BBR inhibited phosphorylation of tau Hippocampal samples were obtained from AD mice to measure tau hyperphosphorylation in the hippocampus. We selected 6 phosphorylated tau monoclonal antibodies (phosphorylated at S199, S202, T205, T231, S396 and S404: p-S199, p-S202, p-T205, p-T231, p-S396 and pS404) to evaluate changes in tau protein. Western blot revealed a substantial decrease in the Tau-6 levels (p-S199, p-S202, p-T205, p-T231, p-S396 and p-S404) in the hippocampus of BBRtreated AD mice, compared to the control groups (p<0.001) (Figure 2).
BBR inhibits the activation of NF-κB signaling pathway The NF-κB family mainly includes five related transcription factors: p50, p52, RelA (p65), c-Rel and RelB. The activation of NF-κB is inhibited by IκB proteins in the cytoplasm. Figure 3 showed that BBR lowered the activity of p50, p52, p65, c-Rel and RelB in the hippocampus of AD mice. BBR improved the activity of IκB proteins (IκBα and IκBβ). These results implicated that BBR suppressed the activation of NF-κB signaling pathway in the brain of AD mice.
BBR enhanced the activity of glutathione BBR promoted the activity of glutathione (GSH) in the hippocampus of AD mice (Figure 4). BBR-administration up-regulated the level of GPx-1/2, GSS and GR in the hippocampus of AD mice, and reduced the activity of γ-glutamyltranspeptidase (GGT), which acts as a glutathionase and catalyzes glutathione into L-cysteinylglycine and L-glutamatethe, compared to control groups (Figure 4).

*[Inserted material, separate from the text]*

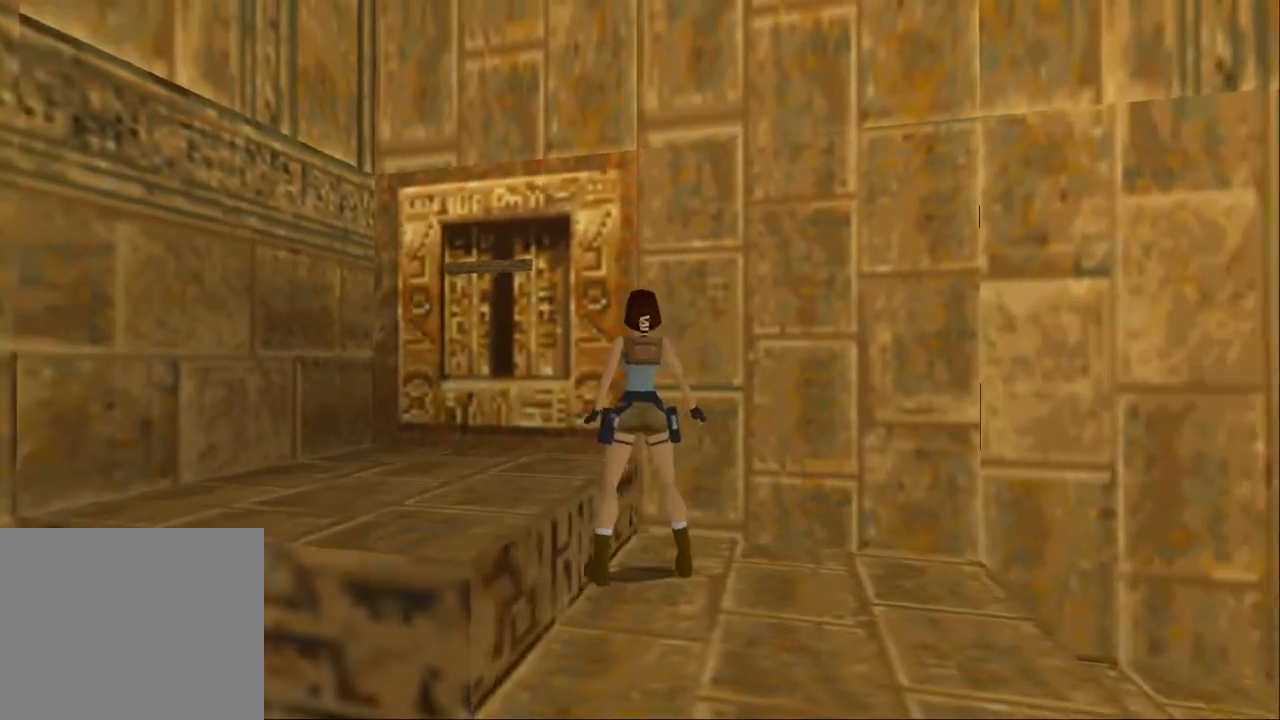
{"buttons": [], "left_stick": "center", "right_stick": "center", "events": [[167, "DPAD_RIGHT", "up"]]}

BBR limited lipid peroxidation Lipid peroxidation produces a wide variety of oxidation products such as malondialdehyde (MDA) and other lipid peroxide (LPO). Figure 5 showed that BBR decreased the activity of
MDA and LPO in the hippocampus of AD mice. The result implicated that BBR inhibited lipid peroxidation in the pathogenesis of AD.
BBR inhibited neuro-inflammation Gliocytes play an important role in the inflammatory process of AD. Increasing studies have reported that activated astrocytes and microglia are associated with extracellular amyloid peptide deposition, intracellular accumulation of hyperphosphorylated tau protein (formation of NFTs), neuro-inflammation and oxidative stress. To investigate whether BBR treatment has anti-inflammatory effects in the hippocampus of AD mice, we measured the biomarkers of astrocyte and microglia reactivity with an anti-GFAP antibody for astrocytes and an anti-CD45 antibody for microglia. Results indicate BBR significantly decreased both GFAP and CD45 immunoreactivity in the hippocampus of AD mice when compared with those in the control mice (Figure 6A, B). In order to clarify the anti-inflammatory role of BBR in AD, we detected the levels of IL-1β and TNF-α, the classic inflammatory biomarkers. Results demonstrate that BBR down-regulated the levels of IL-1β and TNF-α in the hippocampus of AD mice, when compared to the control groups (Figure 6A).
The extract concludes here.